[JOB]: Starting at the beginning of the records and ending at the line that contains "disponibilă.", rewrite the lines with "cattle manure" replaced by "poultry litter" and everything else left unchanged.
[[ PROVIDED MATERIAL, beginning ]]
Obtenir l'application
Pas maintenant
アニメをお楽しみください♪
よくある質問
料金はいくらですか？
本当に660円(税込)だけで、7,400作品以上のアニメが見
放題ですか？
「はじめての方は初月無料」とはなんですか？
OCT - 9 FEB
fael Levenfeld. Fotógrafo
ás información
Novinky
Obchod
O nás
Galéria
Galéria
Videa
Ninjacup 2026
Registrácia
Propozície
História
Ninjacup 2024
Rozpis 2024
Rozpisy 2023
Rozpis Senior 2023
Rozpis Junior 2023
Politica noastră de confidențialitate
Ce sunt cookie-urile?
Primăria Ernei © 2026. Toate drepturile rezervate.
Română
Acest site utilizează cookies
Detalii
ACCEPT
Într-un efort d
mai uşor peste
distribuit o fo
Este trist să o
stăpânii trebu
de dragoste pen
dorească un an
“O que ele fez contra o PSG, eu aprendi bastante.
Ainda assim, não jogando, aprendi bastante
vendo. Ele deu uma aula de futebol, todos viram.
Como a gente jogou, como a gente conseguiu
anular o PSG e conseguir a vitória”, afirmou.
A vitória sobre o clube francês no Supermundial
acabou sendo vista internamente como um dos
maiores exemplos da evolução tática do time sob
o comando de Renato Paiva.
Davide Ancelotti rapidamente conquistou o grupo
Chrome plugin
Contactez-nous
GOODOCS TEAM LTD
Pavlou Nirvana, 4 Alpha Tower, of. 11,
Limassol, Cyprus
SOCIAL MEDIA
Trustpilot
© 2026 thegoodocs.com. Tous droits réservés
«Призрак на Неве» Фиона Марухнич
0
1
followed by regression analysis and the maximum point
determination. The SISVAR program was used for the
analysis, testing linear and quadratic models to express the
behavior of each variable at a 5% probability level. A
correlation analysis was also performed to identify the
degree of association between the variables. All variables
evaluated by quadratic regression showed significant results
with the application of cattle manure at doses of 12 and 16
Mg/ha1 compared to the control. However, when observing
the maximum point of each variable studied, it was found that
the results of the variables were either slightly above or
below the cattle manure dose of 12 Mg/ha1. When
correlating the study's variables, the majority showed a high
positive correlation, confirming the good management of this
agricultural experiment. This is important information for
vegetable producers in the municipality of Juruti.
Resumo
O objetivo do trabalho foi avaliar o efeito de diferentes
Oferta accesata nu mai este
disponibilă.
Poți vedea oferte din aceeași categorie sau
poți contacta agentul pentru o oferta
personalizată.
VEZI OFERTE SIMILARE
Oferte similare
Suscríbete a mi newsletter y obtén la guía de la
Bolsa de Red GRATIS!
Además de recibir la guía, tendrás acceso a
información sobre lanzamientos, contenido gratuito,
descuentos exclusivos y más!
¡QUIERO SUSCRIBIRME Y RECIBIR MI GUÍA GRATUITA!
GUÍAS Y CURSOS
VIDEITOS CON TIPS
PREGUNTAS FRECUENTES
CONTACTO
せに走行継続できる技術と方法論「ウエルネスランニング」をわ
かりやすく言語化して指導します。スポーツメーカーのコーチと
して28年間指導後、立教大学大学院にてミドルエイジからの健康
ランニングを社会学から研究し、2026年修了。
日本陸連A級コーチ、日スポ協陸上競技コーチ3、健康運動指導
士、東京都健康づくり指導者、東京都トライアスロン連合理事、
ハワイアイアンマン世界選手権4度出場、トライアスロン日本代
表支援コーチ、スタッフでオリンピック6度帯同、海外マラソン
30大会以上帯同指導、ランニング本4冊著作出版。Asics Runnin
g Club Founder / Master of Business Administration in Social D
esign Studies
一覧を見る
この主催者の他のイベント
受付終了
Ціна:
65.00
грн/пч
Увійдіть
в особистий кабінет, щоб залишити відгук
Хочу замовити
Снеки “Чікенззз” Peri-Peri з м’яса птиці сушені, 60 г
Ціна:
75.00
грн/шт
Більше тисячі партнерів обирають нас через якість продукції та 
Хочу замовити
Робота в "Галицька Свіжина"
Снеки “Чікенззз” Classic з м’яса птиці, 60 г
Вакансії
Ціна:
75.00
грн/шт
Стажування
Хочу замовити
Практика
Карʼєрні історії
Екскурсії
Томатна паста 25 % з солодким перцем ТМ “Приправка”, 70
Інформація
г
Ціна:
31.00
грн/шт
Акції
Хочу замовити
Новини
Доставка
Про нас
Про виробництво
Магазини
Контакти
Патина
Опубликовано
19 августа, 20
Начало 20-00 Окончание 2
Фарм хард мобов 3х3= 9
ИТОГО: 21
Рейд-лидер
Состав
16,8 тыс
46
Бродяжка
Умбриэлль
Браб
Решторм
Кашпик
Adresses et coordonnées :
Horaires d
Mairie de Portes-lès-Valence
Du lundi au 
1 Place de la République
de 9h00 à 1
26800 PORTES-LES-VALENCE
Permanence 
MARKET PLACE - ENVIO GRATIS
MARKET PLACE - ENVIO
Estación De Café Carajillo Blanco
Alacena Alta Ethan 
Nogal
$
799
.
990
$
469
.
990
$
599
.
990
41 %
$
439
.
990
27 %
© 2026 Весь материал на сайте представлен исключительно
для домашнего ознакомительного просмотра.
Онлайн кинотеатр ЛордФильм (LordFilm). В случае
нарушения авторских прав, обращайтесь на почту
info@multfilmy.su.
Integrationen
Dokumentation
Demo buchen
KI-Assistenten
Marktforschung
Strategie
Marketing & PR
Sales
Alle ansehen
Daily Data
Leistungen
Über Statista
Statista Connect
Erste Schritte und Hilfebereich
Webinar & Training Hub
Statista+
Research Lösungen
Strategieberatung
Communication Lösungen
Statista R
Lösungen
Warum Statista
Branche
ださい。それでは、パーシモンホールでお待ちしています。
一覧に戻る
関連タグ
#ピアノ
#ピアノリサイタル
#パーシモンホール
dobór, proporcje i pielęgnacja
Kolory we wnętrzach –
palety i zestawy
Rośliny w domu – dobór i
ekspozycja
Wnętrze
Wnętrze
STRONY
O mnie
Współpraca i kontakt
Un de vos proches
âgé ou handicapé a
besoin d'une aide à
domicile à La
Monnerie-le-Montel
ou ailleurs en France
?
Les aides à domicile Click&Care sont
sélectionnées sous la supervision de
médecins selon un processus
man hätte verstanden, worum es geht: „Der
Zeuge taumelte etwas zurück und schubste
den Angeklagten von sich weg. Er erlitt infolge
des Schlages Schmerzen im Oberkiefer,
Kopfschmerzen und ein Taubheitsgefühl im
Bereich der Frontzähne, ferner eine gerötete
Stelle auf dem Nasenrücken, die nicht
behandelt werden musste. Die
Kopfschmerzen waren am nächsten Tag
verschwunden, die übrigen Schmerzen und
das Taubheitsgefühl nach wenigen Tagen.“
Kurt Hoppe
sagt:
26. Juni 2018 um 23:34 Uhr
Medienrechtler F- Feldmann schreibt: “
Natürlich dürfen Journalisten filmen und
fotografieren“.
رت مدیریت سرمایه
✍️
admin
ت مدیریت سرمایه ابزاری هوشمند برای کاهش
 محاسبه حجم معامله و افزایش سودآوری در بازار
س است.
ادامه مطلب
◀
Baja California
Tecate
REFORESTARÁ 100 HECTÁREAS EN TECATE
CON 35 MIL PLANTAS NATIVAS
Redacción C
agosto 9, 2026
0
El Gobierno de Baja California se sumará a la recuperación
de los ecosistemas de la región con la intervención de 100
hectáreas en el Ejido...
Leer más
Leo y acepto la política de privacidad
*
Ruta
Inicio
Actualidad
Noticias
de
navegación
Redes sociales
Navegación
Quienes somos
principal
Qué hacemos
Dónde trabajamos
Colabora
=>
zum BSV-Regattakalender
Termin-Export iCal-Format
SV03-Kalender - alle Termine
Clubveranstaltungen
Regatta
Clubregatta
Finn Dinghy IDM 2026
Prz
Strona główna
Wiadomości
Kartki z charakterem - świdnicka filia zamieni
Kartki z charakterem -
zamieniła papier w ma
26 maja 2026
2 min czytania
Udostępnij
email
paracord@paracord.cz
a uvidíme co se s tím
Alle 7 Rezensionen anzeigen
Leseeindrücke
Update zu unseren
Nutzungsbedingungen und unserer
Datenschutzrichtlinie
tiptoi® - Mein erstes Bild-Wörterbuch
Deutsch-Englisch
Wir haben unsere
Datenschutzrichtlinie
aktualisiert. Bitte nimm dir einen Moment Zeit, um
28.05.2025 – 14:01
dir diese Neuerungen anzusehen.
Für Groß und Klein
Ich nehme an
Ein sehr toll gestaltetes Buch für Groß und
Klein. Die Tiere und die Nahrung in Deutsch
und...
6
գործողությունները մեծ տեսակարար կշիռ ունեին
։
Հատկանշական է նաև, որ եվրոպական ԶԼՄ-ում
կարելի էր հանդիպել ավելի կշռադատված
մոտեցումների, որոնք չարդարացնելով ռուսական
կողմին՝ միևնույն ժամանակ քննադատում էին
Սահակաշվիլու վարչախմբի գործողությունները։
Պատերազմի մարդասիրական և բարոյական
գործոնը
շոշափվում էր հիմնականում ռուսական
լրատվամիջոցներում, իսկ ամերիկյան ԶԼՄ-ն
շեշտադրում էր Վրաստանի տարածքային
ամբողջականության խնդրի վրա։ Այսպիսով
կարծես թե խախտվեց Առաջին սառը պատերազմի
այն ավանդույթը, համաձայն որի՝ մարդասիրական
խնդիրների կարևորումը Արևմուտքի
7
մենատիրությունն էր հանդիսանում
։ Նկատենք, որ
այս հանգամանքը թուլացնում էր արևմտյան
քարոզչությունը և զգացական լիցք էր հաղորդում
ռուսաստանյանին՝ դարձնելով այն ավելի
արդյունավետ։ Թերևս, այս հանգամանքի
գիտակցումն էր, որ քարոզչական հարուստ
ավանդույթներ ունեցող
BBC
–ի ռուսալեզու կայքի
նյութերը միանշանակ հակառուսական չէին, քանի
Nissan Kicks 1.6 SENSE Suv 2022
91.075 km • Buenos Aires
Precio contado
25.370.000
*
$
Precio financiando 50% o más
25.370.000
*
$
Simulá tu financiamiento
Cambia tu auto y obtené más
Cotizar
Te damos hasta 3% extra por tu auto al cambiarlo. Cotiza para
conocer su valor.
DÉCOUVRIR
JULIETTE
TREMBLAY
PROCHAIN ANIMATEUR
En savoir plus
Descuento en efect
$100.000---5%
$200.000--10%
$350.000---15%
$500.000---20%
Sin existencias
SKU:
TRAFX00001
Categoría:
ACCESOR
[[ PROVIDED MATERIAL, end ]]
[ANSWER FOR THE TASK]:
Obtenir l'application
Pas maintenant
アニメをお楽しみください♪
よくある質問
料金はいくらですか？
本当に660円(税込)だけで、7,400作品以上のアニメが見
放題ですか？
「はじめての方は初月無料」とはなんですか？
OCT - 9 FEB
fael Levenfeld. Fotógrafo
ás información
Novinky
Obchod
O nás
Galéria
Galéria
Videa
Ninjacup 2026
Registrácia
Propozície
História
Ninjacup 2024
Rozpis 2024
Rozpisy 2023
Rozpis Senior 2023
Rozpis Junior 2023
Politica noastră de confidențialitate
Ce sunt cookie-urile?
Primăria Ernei © 2026. Toate drepturile rezervate.
Română
Acest site utilizează cookies
Detalii
ACCEPT
Într-un efort d
mai uşor peste
distribuit o fo
Este trist să o
stăpânii trebu
de dragoste pen
dorească un an
“O que ele fez contra o PSG, eu aprendi bastante.
Ainda assim, não jogando, aprendi bastante
vendo. Ele deu uma aula de futebol, todos viram.
Como a gente jogou, como a gente conseguiu
anular o PSG e conseguir a vitória”, afirmou.
A vitória sobre o clube francês no Supermundial
acabou sendo vista internamente como um dos
maiores exemplos da evolução tática do time sob
o comando de Renato Paiva.
Davide Ancelotti rapidamente conquistou o grupo
Chrome plugin
Contactez-nous
GOODOCS TEAM LTD
Pavlou Nirvana, 4 Alpha Tower, of. 11,
Limassol, Cyprus
SOCIAL MEDIA
Trustpilot
© 2026 thegoodocs.com. Tous droits réservés
«Призрак на Неве» Фиона Марухнич
0
1
followed by regression analysis and the maximum point
determination. The SISVAR program was used for the
analysis, testing linear and quadratic models to express the
behavior of each variable at a 5% probability level. A
correlation analysis was also performed to identify the
degree of association between the variables. All variables
evaluated by quadratic regression showed significant results
with the application of poultry litter at doses of 12 and 16
Mg/ha1 compared to the control. However, when observing
the maximum point of each variable studied, it was found that
the results of the variables were either slightly above or
below the poultry litter dose of 12 Mg/ha1. When
correlating the study's variables, the majority showed a high
positive correlation, confirming the good management of this
agricultural experiment. This is important information for
vegetable producers in the municipality of Juruti.
Resumo
O objetivo do trabalho foi avaliar o efeito de diferentes
Oferta accesata nu mai este
disponibilă.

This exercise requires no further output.